In the records below, find each line that holds "Mcdivitt" and return it.

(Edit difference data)

+++++

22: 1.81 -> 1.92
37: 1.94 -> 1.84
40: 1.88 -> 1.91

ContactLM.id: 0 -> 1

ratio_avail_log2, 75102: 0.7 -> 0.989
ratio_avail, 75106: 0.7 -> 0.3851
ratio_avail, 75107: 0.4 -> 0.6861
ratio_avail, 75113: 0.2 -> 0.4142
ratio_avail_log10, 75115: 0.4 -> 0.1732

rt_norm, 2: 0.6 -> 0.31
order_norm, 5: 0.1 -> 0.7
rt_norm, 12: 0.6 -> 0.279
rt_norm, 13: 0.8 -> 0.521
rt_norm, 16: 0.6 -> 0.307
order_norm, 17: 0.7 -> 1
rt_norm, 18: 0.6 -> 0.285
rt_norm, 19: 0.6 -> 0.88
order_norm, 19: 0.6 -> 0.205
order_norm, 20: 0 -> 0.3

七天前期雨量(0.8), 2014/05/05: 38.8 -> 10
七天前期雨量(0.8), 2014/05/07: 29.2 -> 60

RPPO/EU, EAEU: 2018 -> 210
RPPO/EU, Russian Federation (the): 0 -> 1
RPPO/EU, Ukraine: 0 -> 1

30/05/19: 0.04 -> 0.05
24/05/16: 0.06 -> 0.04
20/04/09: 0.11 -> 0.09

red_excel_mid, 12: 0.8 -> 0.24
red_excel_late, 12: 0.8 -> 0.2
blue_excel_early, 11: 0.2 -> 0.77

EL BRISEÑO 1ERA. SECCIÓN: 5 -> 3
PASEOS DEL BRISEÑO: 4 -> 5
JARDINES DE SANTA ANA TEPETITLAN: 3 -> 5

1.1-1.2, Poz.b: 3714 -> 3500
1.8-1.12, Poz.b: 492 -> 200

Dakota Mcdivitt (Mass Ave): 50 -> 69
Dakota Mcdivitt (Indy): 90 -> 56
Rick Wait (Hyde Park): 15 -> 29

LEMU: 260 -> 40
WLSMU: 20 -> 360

+++++

• Solution
Dakota Mcdivitt (Mass Ave): 50 -> 69
Dakota Mcdivitt (Indy): 90 -> 56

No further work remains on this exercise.